O SR. EDUARDO GIRÃO (Bloco Parlamentar Vanguarda/NOVO - CE. Para discursar.) – Presidente, eu combinei com o Senador Esperidião Amin que seriam oito minutos. Pode marcar aí. E eu quero agradecer ao Senador por essa concessão, porque eu vou ter, daqui a pouco, uma reunião a que eu não posso chegar atrasado.
Sras. Senadoras, Srs. Senadores, eu estive no Chile na posse do Presidente Kast. Fui eu, o Senador Flávio Bolsonaro. Tive a oportunidade de conhecer, ainda no summit de Madri, dois anos atrás, o então pré-candidato, que agora ganhou as eleições. Um homem simples, mas de muito compromisso com o livre mercado, com a vida, com a família – ele tem nove filhos –, e eu tive a oportunidade, lá no Palácio de La Moneda, de participar dessa posse.

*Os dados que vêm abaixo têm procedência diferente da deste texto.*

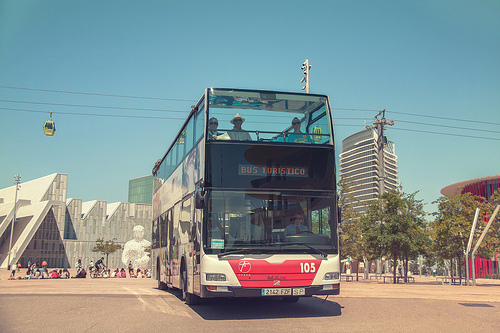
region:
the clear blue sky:
[385, 29, 470, 79]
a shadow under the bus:
[278, 299, 319, 319]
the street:
[354, 309, 393, 331]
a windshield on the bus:
[206, 198, 328, 241]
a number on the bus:
[288, 262, 318, 274]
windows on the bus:
[150, 218, 192, 242]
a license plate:
[261, 284, 295, 301]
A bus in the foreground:
[120, 72, 380, 322]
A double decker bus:
[128, 77, 379, 319]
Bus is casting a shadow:
[154, 268, 359, 332]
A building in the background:
[334, 113, 415, 245]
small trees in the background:
[340, 174, 498, 284]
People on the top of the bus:
[198, 95, 327, 145]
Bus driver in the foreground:
[277, 207, 318, 244]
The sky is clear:
[0, 3, 499, 221]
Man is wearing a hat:
[222, 109, 253, 149]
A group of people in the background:
[5, 254, 150, 284]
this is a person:
[206, 109, 219, 147]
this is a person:
[221, 110, 258, 138]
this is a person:
[287, 106, 308, 141]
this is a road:
[5, 227, 499, 324]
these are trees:
[349, 185, 466, 297]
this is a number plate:
[262, 288, 314, 297]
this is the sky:
[2, 3, 493, 179]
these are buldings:
[2, 157, 154, 279]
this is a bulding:
[336, 112, 423, 243]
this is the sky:
[40, 20, 146, 72]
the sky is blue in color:
[395, 46, 440, 91]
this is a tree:
[376, 185, 425, 289]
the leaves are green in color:
[387, 203, 416, 246]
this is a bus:
[160, 100, 332, 280]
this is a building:
[48, 165, 83, 250]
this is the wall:
[36, 224, 56, 260]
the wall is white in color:
[18, 178, 34, 208]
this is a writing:
[291, 254, 336, 284]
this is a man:
[229, 108, 246, 139]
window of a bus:
[212, 180, 274, 256]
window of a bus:
[276, 177, 343, 255]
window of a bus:
[206, 96, 270, 143]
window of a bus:
[280, 94, 336, 144]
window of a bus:
[188, 98, 213, 148]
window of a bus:
[173, 115, 191, 164]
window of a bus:
[156, 210, 173, 244]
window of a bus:
[150, 153, 164, 187]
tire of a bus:
[171, 256, 205, 308]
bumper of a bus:
[191, 244, 356, 313]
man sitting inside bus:
[216, 111, 251, 139]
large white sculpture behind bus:
[119, 222, 151, 272]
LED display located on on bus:
[238, 163, 306, 177]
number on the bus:
[280, 257, 333, 290]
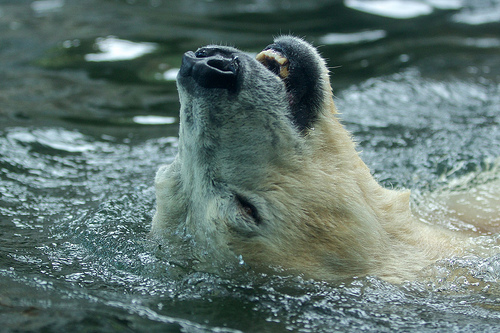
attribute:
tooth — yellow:
[259, 45, 273, 58]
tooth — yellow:
[261, 49, 283, 70]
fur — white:
[155, 146, 498, 300]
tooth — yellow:
[264, 47, 275, 55]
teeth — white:
[251, 43, 289, 67]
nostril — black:
[163, 20, 265, 106]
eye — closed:
[228, 190, 262, 229]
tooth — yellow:
[270, 52, 287, 70]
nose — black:
[180, 43, 240, 94]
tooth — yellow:
[257, 51, 275, 61]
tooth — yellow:
[255, 50, 265, 58]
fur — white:
[313, 180, 360, 252]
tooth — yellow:
[277, 63, 288, 78]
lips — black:
[260, 32, 322, 134]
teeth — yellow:
[251, 43, 292, 75]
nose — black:
[173, 41, 211, 90]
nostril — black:
[180, 48, 233, 82]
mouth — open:
[224, 32, 327, 128]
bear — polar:
[148, 31, 498, 291]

E eu subo hoje a esta tribuna para tratar de um tema que, embora pareça distante da realidade cotidiana nossa, toca diretamente em algo essencial: a credibilidade das instituições internacionais e o papel que o Brasil escolhe desempenhar no cenário global.
Eu refiro-me à recente e precipitada articulação dos Governos Boric, lá do Chile, enquanto Presidente, de Claudia Pardo, do México, e lamentavelmente do Presidente Lula, Senador Marcos Pontes, que formalizaram aí a candidatura da Sra. Michelle Bachelet ao cargo de Secretária-Geral das Nações Unidas.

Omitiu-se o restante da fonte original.